-- Ausgangstext --
━━━━━━━━━━

Benutzerin:Andrea014/Das Schwerste im Leben

aus Wikipedia, der freien Enzyklopädie
Zur Navigation springen Zur Suche springen

... für Menschen, die sich entwickeln wollen, ist: auf lieb gewordene Überzeugungen zu verzichten!

Dies ist kein Artikel!
Es ist, was mir durch den Sinn geht, wenn ich die Entwicklung von Feindbildern und kriegerischen Auseinandersetzungen in der WP sehe.


--Andrea014 (Diskussion) 14:57, 3. Okt. 2016 (CEST)

Wer, was ja nicht sein muss, in Tiefe verstehen mag, was ich nun sagen möchte, wird es nach der Lektüre des Buches Gestillt mit Tränen – Vergiftet mit Milch[1] leichter haben. Es bildet das Fundament, auf dem meine Bemerkungen stehen und aus dem ich am Ende ein längeres Zitat einfüge. Die Nazareth-Konferenzen schaffen die dazugehörige Umgebung.

Es konnte doch nicht wahr sein, dass ich an einem schon lange vergangenen Tag mit dem Text des so traurig-schönen Liedes The Day the Music Died beschäftigt war und am selben Tag liebwerte Kollegen aufeinander los gingen und sich dabei auf machten, sie sterben zu lassen!

Ich habe es unzählige Male erlebt: Sprechen wir über Depression, legt sich eine bleierne Schwere über uns. Sprechen wir über Witze, werden wir vergnügt. Reden wir über Aggression, weckt das unsere Angriffslust. Geht es um den Narzissmus, beginnen wir, uns wie ein Pfau zu spreizen. Beschäftigen wir uns mit dem Zwang, verscheuchen wir die Fusseln vom Ärmel. All das nicht immer und bei jedem, aber es geschieht fast regelhaft. Was will ich damit sagen? Das Thema, mit dem wir befasst sind, nimmt Einfluss auf unsere Verfassung & Gestimmtheit, auf unsere Gefühle & unser Verhalten – und umgekehrt: Was wir erlebt haben, unsere Verfassung, Gestimmtheit, Gefühle etc. nehmen Einfluss auf die Gestaltung des Themas, mit dem wir uns befassen.

━━━━━━━━━━

-- Vorliegende Zeilen --
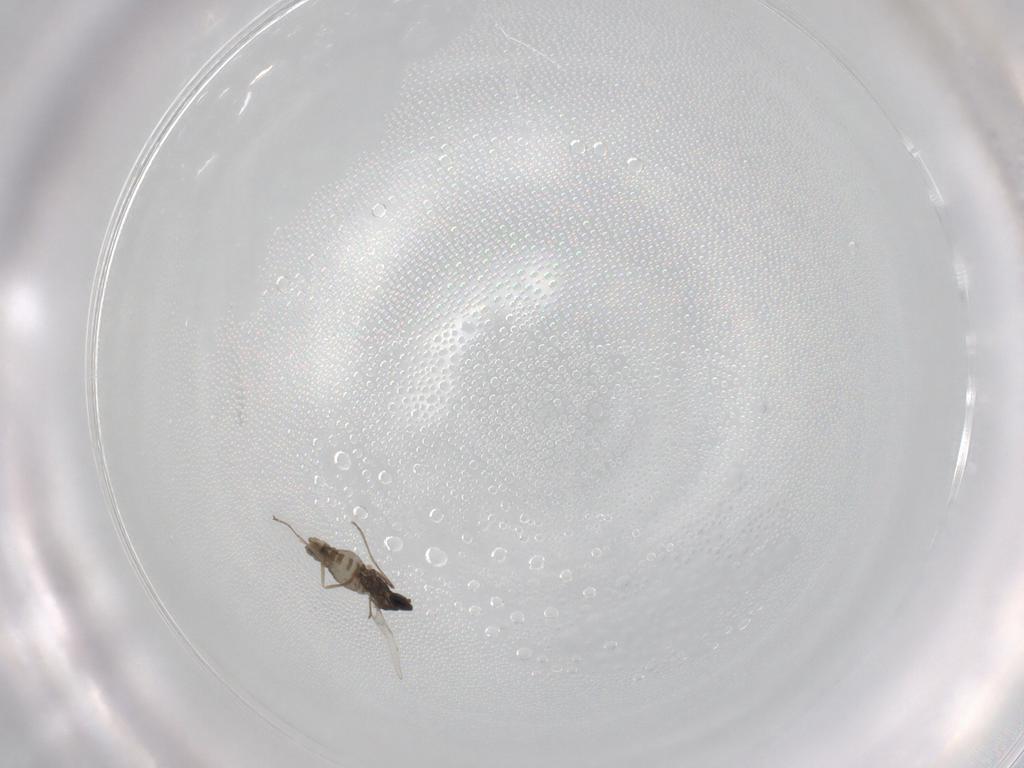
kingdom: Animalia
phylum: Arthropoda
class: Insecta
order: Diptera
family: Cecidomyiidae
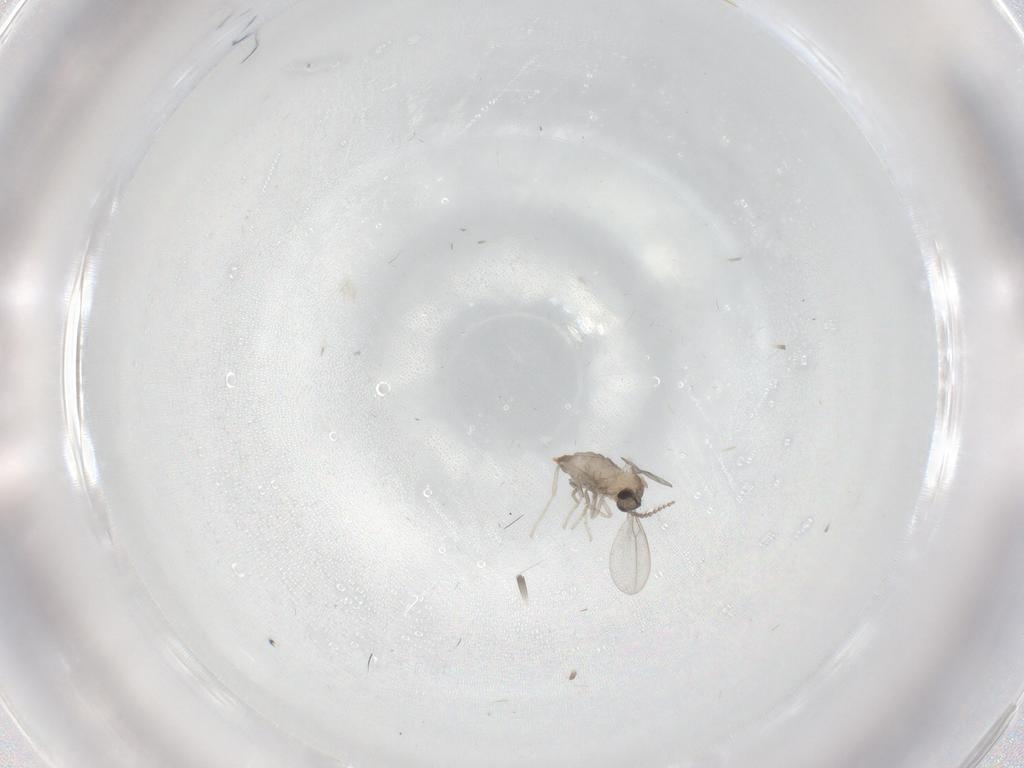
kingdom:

━━━━━━━━━━

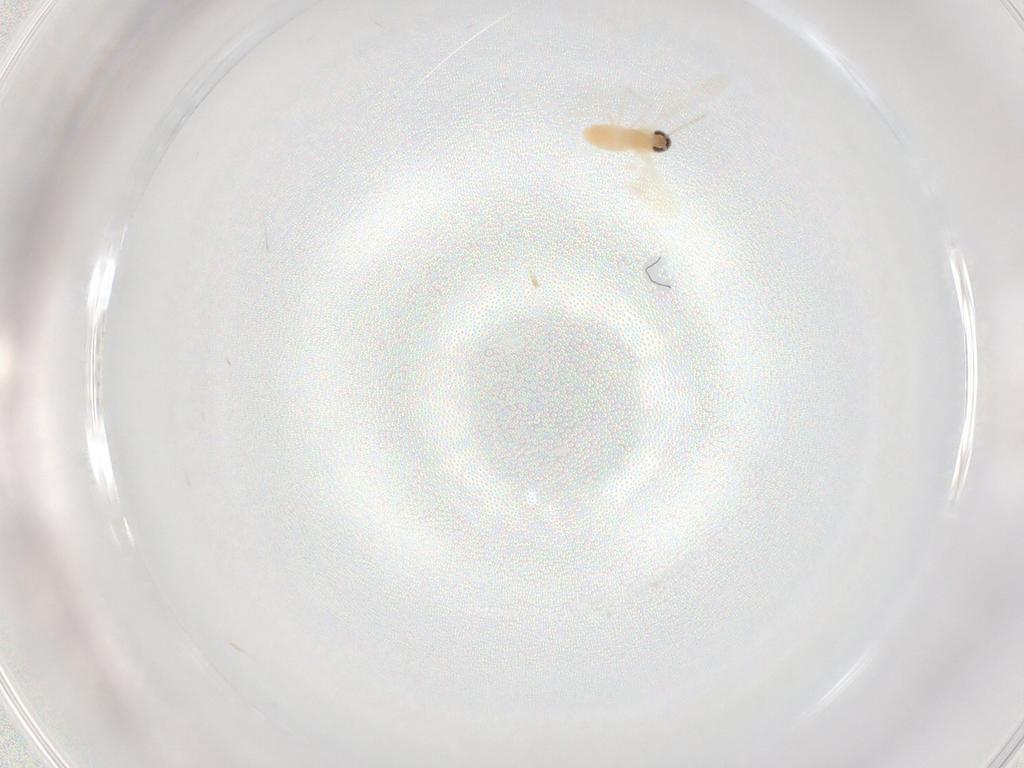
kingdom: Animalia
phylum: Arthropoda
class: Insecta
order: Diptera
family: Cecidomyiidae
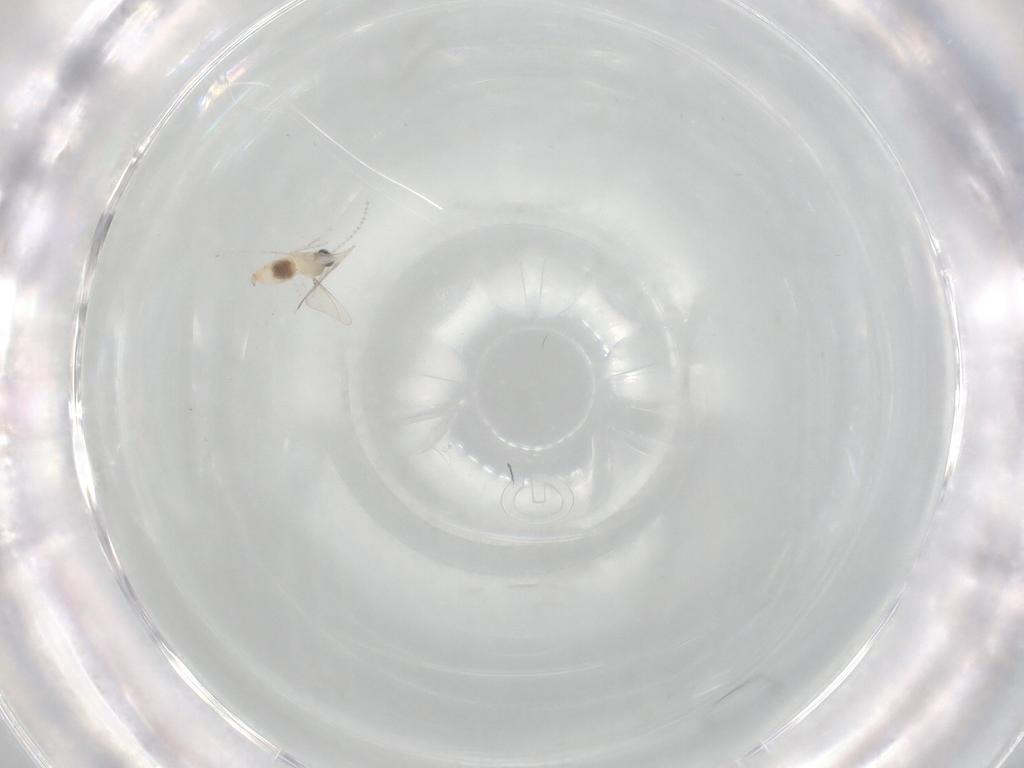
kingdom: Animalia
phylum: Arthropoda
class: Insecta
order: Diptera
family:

━━━━━━━━━━

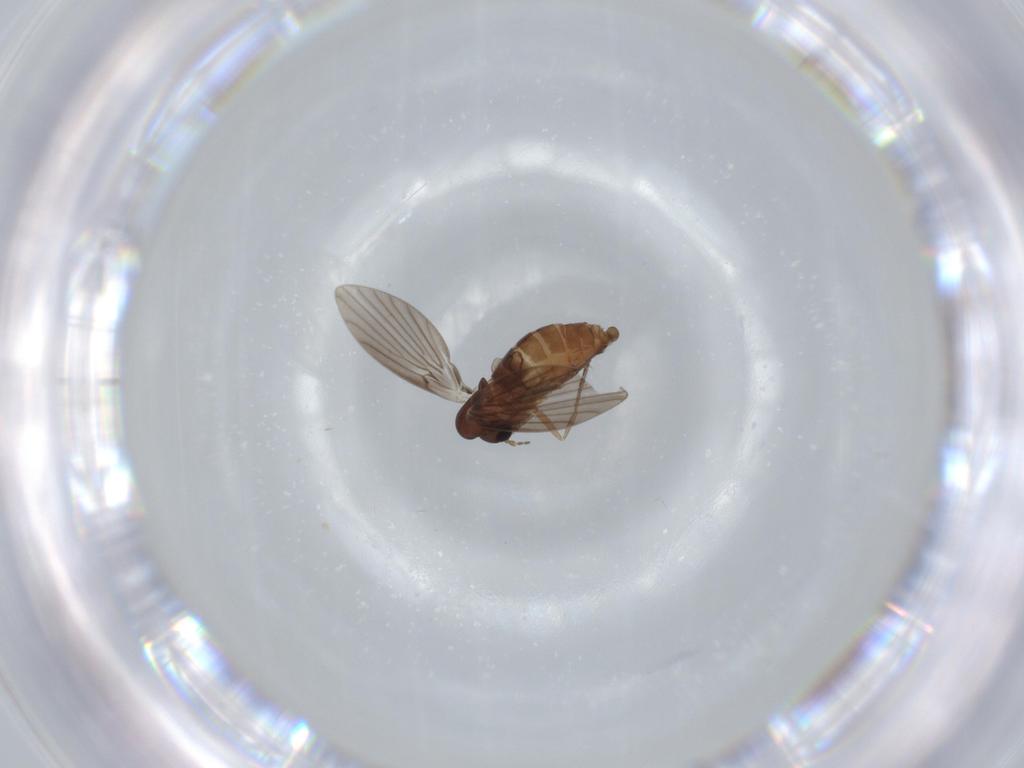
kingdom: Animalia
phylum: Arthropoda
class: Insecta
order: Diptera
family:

━━━━━━━━━━

-- Aufgabenstellung --
Führe den Ausgangstext über den Verzicht auf lieb gewordene Überzeugungen im Anschluss an seinen letzten Satz fort.

-- Lösung --
Wenn wir nun aber ein Thema aufrufen, das – wenn auch nur ganz versteckt oder ggf. auch, ohne dass wir es bemerken würden oder gar wissen könnten – mit der Frage zu tun hat, wer leben durfte und wer nicht, könnte es geschehen, dass das Einfluss auf die Gestaltung des Themas nimmt. Und wenn wir Pech haben, geht es dann schnell ganz im Hier & Jetzt ums Überleben – in unserer inneren oder, wenn es schlimm kommt, in der virtuellen Welt (z. B. der WP) und, wenn es ganz schlimm kommt, in der materiellen Welt.

Vorsicht: Falle

[Bearbeiten | Quelltext bearbeiten]

Manchmal geraten wir, ohne es zu wollen, und zuweilen auch, ohne es zunächst zu merken, in eine Falle. Mitunter werden wir dort hineingeworfen durch unsere Herkunft, unsere Familien, durch die Geschichte in unserem Land und was wir oder unsere Vorfahren damals erleben mussten. Und, wie mir scheint, sind es nicht wenige in der deWP, die zuweilen und bei dem ein oder anderen Thema in einer solchen Falle sitzen.

Wenn es zum Beispiel um das deutsch-jüdische Verhältnis geht (u. a. im sog. Kreuzstreit), ist zugleich, ob wir wollen oder nicht, ob es uns bewusst ist oder nicht, die Shoa und damit die Frage von Leben & Tod aufgerufen. So etwas ändert ggf. alles, und fast systematisch die Phantasien und Gefühle, die damit assoziiert sind. Diese Phantasien & Gefühle bemerken wir oder eben nicht. Sie sitzen nicht zwangsläufig an Stellen, die uns schnell zugänglich sind. Und sie sind durch Ereignisse gespeist, die wir schwer ertragen können – verschiedener Art natürlich, je nach Seite, auf der wir stehen. Darunter – und ich weiß nicht, wie tief vergraben – wird der ganze Bedeutungshof mit heraufgespült, der sich um die Geschichte rankt, die wir selbst erlebt oder von den Vorfahren in der ein oder anderen Weise erfahren haben. Oft wurde derlei stumm an die nächste Generation weitergegeben.

Wer nun in solchen Zusammenhängen eine harsche Kritik oder Zurückweisung erfährt, könnte schnell mit der Tatsache konfrontiert sein, dass die Frage nach Leben & Tod auf die Tagesordnung geraten ist – in der Regel, ohne dass das jemand wollte. Für das deutsch-jüdische Verhältnis liest man dann zwischen den Zeilen schnell „Juden raus!“ auf der einen oder „Du Nazi!“ auf der anderen Seite.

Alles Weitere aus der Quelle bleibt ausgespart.